No, two types of solving a problem. I like writing both (Haskell and Go) - for _myself_ - but the tooling and standard library and ... of Go is orders of magnitudes better.



I would refrain from comparing Haskell - a research language intended for academia and created in universities, to Go - a pragmatic industry language intended for production and created in a megacorp. Why would Haskell's tooling be better? It's not reasonable to expect that.


I'm actually surprised Go's tooling as as good as it is _although_ it is made by Google. But to be fair, GoogleTest is OK too.


Google has produced a number of quite good tools. See also Bazel, for instance.

During my time there, I was genuinely impressed by the quality of many of the internal tools. E.g. it took GitHub code review tools a long time to get on par with Google's internal code review tools from 2015.


> Google has produced a number of quite good tools.

"Quite good" is exactly the wording that I would have used too. But Go's tooling is _really_ good; the language itself is, well, "quite good". And is still supported and actively developed!


Well, you are comparing the tooling of haskell and go.
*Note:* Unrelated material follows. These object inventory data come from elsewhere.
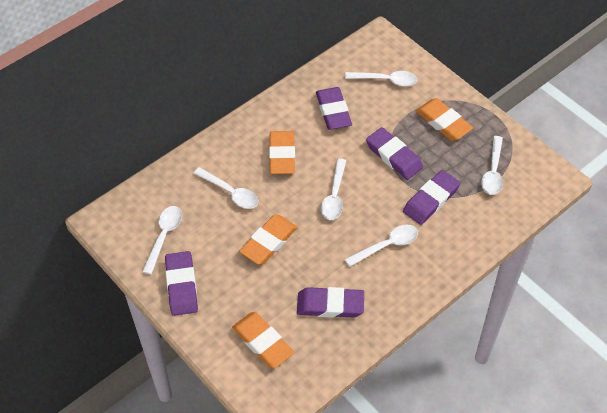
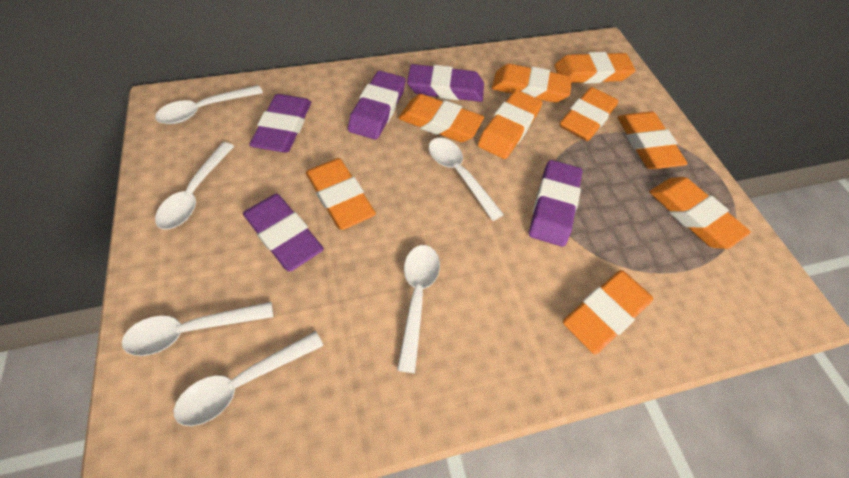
orange eraser: [232,312,294,368] [239,215,298,265] [269,131,295,174] [416,98,473,141] = 4 -> [306,158,376,230] [398,94,484,142] [478,90,542,159] [492,64,572,103] [554,52,635,84] [559,87,618,141] [563,270,653,355] [618,112,688,169] [649,177,751,249] = 9

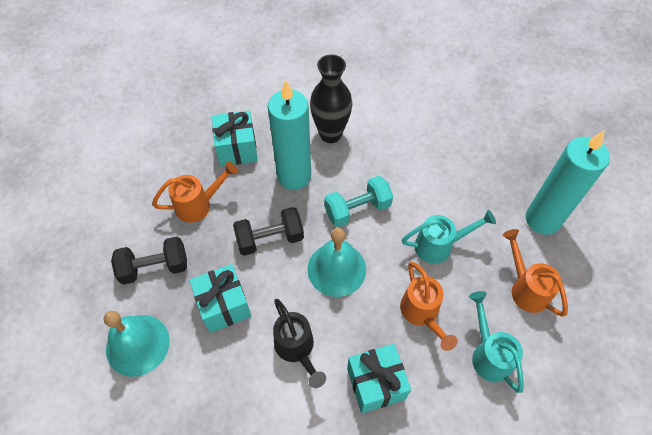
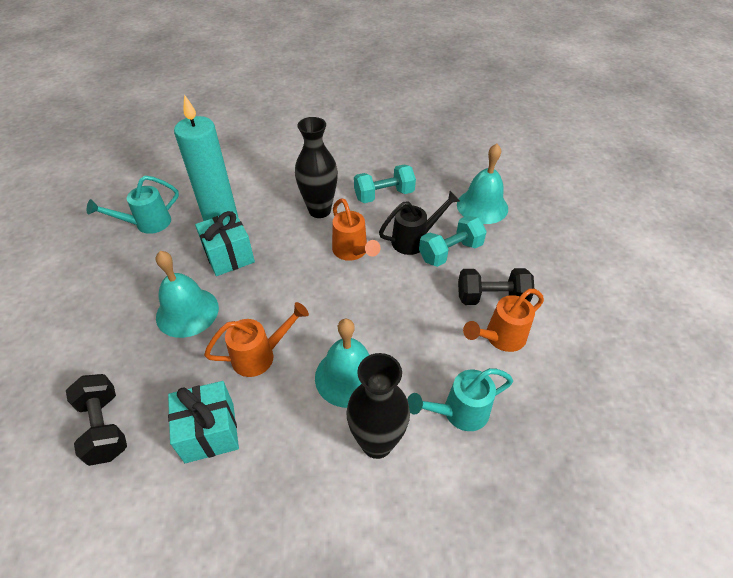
black vase: [310,54,353,143] = 1 -> [295,117,338,218] [346,353,410,459] = 2
turquoise bell: [104,311,170,377] [307,228,366,297] = 2 -> [156,251,219,338] [315,319,370,408] [457,143,508,224] = 3
turquoise candle: [268,80,311,190] [526,130,610,235] = 2 -> [174,94,238,221] = 1
turquoise dumbbell: [324,176,393,227] = 1 -> [354,164,416,203] [419,216,487,267] = 2
turquoise gift: [189,264,251,333] [212,111,258,167] [347,344,411,413] = 3 -> [168,381,239,463] [195,211,255,276] = 2

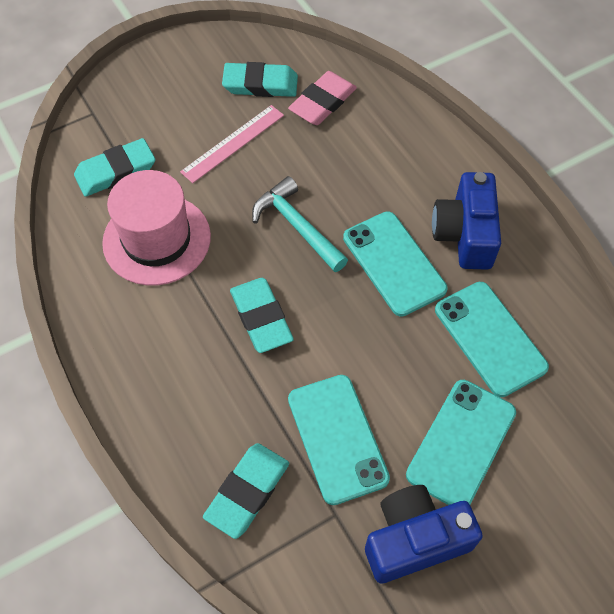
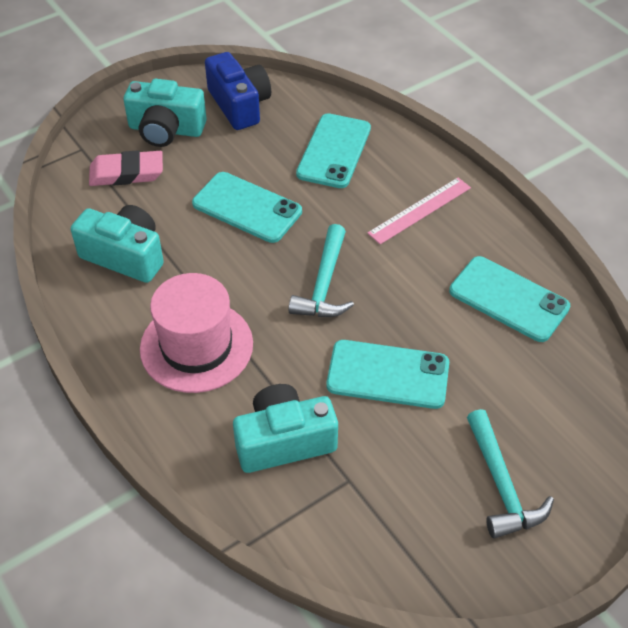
blue camera: [365,485,483,583] [432,172,501,270] = 2 -> [205,52,271,130] = 1
turquoise camera: none = 0 -> [71,205,164,283] [124,79,207,147] [233,384,338,473] = 3
turquoise eraser: [74,138,155,197] [203,443,289,539] [222,62,298,97] [230,278,294,353] = 4 -> none = 0
turquoise hammer: [252,176,348,272] = 1 -> [288,224,354,317] [467,409,554,538] = 2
Of course in this comparison the difference will be stark, but there are plenty of languages that are sanely expressive, unlike go, and has decent tooling around it, like java, c#, perhaps scala if you want even more expressivity.


> and has decent tooling around it, like java, c#, perhaps scala

All of these are perfectly mediocre and usable languages (in which I would write in if somebody pays me), but surprisingly even for myself I ended up really liking Go.